Hello. My 2004 LS1 GTO was recovered from theft and vandalism. Going through bunch of garbage with insurance company about who,what,when,where, and why. Had to get an attorney. I want to get my car back on the road but engine is locked. Can anyone recommend a resonable rebuild shop in PG County Md. Tired of car sitting. Have to come out of pocket for repairs for time being.


----------



## jpalamar (Jul 22, 2008)

It isn't too close but too amazingly far, but RPM in Deleware does amazing work.


----------



## GTO JUDGE (May 14, 2005)

If your engine is just locked and not damaged why rebuild it? Get a new PCM.


----------



## jetstang (Nov 5, 2008)

I think he's saying locked up, as in seized up. Still may get away with a crank kit, but have to pull it down to see what's up.


----------



## GTO JUDGE (May 14, 2005)

I thought that as well but locked could mean a computer issue as well. He didn't elaborate.


----------



## BAPGTO (Jun 11, 2009)

Yes engine seized up. No fluids. Not even washer fluid.


----------



## BAPGTO (Jun 11, 2009)

Thanks to all for your input!


----------



## jetstang (Nov 5, 2008)

It would probably be cheaper to buy a motor out of a wrecked car and transplant it than to pay the machine shop and installer. But, if you got a shop that treats you right, it shouldn't be too expensive to pull the motor down and see what's up, then decide on rebuild or replace. I don't know any shops local to you. See if there's a local forum that may have local wrenches on it, then pimp them to do the work. Good luck, at least you got the car back.


----------



## BAPGTO (Jun 11, 2009)

Thanks all for your input. Got a used motor. Shop installed. Picking up car tomorrow.


----------



## pontiacbuff (Sep 5, 2010)

Sorry to hear you have to go through all this hassle - good luck buddy!!


----------



## BAPGTO (Jun 11, 2009)

Been driving and now noticing front suspension swaying, rear end whining maybe from bearing, steering whining, and a mysterious whistle when I rev. Gonna be a while with this one.


----------



## GTO JUDGE (May 14, 2005)

BAPGTO said:


> Been driving and now noticing front suspension swaying, rear end whining maybe from bearing, steering whining, and a mysterious whistle when I rev. Gonna be a while with this one.

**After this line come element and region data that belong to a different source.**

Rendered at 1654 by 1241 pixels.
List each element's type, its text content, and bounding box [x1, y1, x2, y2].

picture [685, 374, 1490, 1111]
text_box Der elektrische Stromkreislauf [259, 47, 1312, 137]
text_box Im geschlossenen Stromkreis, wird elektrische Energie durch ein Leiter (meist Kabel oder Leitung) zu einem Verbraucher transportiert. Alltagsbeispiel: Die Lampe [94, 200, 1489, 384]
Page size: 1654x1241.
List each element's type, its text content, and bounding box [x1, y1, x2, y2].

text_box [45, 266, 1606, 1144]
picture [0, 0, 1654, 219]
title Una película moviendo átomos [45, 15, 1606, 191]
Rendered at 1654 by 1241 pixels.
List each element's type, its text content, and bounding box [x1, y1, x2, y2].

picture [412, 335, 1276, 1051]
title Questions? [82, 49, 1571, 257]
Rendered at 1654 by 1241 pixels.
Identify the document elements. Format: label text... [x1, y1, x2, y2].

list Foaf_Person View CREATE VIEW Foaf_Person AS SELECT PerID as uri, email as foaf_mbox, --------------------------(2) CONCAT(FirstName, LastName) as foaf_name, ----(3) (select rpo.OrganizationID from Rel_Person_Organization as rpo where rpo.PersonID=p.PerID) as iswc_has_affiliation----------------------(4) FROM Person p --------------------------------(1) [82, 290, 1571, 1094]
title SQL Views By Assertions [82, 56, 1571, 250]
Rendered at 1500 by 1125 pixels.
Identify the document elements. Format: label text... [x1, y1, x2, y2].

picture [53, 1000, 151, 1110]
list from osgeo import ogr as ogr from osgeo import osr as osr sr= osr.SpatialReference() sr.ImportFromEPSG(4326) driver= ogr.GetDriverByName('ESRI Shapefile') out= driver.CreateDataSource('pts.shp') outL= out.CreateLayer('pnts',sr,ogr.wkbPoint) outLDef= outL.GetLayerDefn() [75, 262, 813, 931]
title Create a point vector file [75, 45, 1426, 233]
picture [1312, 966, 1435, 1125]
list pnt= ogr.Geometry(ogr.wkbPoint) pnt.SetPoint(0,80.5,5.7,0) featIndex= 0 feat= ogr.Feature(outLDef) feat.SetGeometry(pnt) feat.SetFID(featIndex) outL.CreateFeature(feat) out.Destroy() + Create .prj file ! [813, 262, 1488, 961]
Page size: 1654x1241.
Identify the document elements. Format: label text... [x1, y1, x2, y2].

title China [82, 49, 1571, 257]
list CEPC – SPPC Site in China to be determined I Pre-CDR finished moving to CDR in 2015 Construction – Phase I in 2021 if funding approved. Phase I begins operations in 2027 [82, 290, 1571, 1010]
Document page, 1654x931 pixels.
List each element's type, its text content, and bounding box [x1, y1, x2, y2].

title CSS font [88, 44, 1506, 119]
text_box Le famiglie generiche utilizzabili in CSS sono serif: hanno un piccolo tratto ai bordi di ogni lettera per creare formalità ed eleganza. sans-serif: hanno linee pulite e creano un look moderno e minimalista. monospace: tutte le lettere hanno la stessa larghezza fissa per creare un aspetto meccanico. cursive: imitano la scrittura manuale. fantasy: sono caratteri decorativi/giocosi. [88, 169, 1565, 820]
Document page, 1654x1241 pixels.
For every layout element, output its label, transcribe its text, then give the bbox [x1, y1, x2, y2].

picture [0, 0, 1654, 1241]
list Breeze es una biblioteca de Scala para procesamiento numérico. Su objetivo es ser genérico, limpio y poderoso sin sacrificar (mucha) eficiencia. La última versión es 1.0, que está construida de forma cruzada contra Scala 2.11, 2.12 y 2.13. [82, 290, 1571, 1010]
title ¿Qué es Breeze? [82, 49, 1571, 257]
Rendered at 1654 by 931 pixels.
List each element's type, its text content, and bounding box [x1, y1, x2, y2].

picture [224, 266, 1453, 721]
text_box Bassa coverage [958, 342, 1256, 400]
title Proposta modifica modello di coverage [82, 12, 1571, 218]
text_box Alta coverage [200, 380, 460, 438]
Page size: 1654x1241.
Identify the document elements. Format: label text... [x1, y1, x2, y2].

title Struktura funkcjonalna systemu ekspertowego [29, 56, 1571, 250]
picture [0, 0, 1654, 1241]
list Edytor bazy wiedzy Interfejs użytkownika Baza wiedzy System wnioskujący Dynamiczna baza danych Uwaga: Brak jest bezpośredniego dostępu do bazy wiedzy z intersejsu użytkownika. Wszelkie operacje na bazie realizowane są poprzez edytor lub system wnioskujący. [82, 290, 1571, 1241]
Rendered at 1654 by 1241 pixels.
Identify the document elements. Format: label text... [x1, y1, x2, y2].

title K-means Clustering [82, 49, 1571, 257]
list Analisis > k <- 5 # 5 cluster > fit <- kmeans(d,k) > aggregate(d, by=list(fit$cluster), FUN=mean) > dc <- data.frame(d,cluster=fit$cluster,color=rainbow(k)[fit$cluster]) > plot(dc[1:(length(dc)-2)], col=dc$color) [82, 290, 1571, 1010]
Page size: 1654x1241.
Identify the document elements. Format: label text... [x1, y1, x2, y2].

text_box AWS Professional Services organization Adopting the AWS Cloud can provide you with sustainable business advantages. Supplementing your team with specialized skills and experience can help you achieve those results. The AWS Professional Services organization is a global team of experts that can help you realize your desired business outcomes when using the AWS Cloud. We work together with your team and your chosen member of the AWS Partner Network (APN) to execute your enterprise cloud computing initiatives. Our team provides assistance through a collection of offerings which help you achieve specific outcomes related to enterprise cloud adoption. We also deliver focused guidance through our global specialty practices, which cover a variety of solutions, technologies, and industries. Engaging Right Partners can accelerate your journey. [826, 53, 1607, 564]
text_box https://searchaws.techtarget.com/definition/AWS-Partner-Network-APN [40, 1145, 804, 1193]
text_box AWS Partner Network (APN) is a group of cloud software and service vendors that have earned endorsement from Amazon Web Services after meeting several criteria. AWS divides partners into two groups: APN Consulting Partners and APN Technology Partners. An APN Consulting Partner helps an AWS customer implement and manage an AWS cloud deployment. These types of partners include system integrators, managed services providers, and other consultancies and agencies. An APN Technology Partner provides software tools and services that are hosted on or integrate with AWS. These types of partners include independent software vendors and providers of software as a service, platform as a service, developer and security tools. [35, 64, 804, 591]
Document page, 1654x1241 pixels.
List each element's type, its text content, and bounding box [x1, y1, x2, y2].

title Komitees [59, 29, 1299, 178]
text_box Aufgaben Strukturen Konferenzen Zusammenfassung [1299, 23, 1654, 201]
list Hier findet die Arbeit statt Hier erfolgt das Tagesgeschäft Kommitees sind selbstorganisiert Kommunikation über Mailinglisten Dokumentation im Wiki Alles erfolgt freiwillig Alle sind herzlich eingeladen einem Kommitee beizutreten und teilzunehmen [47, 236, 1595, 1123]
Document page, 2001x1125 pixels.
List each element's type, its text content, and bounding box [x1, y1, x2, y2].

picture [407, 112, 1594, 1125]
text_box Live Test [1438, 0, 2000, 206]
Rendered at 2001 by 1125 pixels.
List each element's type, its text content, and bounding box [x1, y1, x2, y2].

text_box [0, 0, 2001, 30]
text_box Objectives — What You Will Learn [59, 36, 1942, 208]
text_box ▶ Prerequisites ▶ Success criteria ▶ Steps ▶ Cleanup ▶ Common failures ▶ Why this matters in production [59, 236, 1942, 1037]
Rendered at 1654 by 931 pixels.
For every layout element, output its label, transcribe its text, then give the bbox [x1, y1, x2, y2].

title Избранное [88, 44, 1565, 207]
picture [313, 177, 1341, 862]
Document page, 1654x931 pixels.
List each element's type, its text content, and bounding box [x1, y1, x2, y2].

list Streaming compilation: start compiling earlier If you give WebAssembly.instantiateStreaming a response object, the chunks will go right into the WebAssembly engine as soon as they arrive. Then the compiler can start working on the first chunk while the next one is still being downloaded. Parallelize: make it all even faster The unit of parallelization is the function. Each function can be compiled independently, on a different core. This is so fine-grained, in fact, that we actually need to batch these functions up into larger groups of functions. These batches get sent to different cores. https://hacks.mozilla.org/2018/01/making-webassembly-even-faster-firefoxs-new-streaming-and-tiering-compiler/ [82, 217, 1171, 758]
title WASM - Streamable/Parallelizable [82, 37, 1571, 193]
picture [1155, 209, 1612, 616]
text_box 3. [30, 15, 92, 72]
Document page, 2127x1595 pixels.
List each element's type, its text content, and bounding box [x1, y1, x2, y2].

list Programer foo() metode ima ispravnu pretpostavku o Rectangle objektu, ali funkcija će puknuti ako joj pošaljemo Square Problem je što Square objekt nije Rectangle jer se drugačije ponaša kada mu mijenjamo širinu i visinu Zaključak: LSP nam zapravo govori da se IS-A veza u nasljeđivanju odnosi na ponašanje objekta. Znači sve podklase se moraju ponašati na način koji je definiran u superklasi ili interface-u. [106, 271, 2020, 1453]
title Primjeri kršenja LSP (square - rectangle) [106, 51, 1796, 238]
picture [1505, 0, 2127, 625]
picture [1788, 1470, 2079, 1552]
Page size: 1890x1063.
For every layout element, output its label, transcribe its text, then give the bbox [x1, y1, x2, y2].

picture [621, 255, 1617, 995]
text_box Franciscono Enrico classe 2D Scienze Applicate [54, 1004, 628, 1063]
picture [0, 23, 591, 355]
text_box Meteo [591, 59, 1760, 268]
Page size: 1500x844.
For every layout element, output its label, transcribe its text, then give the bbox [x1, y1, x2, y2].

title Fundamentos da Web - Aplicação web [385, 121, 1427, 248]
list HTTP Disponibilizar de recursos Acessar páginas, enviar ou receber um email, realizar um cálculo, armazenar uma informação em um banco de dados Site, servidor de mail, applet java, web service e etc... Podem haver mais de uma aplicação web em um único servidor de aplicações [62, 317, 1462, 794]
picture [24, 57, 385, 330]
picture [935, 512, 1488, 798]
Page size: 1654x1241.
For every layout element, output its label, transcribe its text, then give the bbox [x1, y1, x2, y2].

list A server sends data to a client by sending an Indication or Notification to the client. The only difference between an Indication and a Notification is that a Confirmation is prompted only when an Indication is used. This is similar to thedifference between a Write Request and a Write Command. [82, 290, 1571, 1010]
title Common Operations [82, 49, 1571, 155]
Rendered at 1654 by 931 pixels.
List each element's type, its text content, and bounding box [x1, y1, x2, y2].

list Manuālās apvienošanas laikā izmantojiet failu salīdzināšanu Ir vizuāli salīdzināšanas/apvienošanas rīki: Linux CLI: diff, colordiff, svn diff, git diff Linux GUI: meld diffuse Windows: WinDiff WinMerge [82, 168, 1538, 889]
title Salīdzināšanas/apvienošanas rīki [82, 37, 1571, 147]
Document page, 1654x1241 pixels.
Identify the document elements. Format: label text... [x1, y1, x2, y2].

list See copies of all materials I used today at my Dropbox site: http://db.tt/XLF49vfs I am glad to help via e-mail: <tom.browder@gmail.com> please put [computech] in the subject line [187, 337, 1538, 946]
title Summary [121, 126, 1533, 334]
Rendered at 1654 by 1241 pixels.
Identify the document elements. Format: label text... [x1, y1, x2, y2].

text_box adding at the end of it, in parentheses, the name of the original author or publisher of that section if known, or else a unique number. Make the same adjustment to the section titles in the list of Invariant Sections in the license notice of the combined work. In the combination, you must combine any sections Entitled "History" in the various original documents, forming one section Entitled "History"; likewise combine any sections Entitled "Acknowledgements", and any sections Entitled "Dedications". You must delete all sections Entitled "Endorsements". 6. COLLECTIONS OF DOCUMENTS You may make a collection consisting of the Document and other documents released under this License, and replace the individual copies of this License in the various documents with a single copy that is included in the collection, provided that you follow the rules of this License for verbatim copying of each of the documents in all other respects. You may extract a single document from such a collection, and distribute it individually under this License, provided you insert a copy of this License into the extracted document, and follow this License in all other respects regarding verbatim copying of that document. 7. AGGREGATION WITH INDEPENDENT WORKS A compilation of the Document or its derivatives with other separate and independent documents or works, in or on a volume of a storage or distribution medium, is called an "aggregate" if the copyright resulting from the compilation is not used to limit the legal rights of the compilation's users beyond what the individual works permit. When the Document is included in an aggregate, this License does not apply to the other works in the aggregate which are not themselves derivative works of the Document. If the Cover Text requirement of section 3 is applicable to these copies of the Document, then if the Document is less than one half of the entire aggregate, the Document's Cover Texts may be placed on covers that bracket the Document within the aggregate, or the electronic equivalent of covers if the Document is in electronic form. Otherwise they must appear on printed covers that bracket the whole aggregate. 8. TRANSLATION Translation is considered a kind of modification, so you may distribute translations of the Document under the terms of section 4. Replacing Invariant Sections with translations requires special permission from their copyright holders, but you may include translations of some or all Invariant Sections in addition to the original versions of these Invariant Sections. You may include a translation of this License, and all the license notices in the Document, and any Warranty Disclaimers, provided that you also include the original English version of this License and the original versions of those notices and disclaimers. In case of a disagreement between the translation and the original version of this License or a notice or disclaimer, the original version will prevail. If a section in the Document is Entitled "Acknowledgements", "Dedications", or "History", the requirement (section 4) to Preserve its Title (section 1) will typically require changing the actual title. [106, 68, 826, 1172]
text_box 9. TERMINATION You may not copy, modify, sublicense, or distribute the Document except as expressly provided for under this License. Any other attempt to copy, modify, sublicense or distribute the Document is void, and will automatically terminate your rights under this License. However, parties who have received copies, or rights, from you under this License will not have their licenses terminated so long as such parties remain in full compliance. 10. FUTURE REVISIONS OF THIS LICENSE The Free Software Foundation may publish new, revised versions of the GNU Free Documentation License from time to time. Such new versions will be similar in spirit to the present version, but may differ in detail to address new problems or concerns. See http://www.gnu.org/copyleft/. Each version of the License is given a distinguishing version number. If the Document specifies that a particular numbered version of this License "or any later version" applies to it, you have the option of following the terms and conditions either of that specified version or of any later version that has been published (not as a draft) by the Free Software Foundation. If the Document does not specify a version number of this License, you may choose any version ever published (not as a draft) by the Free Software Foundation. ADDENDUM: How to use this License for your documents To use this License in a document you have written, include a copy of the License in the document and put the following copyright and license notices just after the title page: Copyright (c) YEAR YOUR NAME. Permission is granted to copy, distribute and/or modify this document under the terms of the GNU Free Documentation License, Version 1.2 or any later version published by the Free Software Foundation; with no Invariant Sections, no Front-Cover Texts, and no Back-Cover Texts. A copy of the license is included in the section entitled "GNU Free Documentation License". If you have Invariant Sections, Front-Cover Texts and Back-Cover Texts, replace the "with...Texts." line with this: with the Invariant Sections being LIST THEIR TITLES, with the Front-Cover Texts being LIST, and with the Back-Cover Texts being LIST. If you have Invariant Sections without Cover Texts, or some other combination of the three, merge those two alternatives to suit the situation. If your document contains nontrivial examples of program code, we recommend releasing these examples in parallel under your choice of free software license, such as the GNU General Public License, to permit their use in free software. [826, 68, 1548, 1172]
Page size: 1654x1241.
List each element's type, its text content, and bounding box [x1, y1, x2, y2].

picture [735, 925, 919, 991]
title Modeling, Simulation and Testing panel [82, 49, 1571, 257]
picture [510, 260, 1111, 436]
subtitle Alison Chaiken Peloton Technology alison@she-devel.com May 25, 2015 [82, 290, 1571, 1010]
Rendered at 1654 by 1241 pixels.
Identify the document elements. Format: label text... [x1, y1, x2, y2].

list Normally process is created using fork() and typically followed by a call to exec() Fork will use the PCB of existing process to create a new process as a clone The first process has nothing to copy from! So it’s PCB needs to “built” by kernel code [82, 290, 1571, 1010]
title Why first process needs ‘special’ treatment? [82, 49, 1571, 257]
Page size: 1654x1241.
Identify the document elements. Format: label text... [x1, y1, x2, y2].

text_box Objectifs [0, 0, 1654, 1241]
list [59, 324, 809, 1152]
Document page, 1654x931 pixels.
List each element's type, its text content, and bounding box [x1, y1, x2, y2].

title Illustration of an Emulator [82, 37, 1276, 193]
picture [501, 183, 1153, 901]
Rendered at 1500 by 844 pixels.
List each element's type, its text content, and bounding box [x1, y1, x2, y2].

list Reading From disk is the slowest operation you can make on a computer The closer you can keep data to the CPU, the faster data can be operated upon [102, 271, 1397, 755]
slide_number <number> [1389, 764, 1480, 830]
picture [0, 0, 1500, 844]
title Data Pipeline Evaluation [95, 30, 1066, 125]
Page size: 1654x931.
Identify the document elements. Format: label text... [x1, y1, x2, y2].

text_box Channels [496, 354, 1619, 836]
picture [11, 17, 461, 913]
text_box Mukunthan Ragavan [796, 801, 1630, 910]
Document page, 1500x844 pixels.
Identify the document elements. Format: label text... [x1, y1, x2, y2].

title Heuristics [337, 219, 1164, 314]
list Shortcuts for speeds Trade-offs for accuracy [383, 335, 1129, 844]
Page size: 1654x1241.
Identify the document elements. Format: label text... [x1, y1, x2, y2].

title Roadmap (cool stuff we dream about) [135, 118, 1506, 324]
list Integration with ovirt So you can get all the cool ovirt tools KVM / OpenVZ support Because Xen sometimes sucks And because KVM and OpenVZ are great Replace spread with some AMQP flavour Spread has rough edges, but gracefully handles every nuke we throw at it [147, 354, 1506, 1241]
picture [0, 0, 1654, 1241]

Rear end whine... try changing oil with fresh synthetic with friction modifier if it persists after a few days it may need changed out this was a common issue

Whistling sounds like it could be a vacuum issue.


----------



## 68greengoat (Sep 15, 2005)

If it was me, I would fix the obvious issues and sell it. If someone went for a joy ride and beat on my car, I wouldn't want it anymore... Years back someone tried to steal my '89 Firebird. Amateurs. Screwed up the ignition, pushed the clutch in and it rolled back and blocked my apartment entrance. Cops were called and it was towed away sometime in the night. Went to go to work afternoons and the car was gone... If someone would have actually stole it, I would have sold it....


----------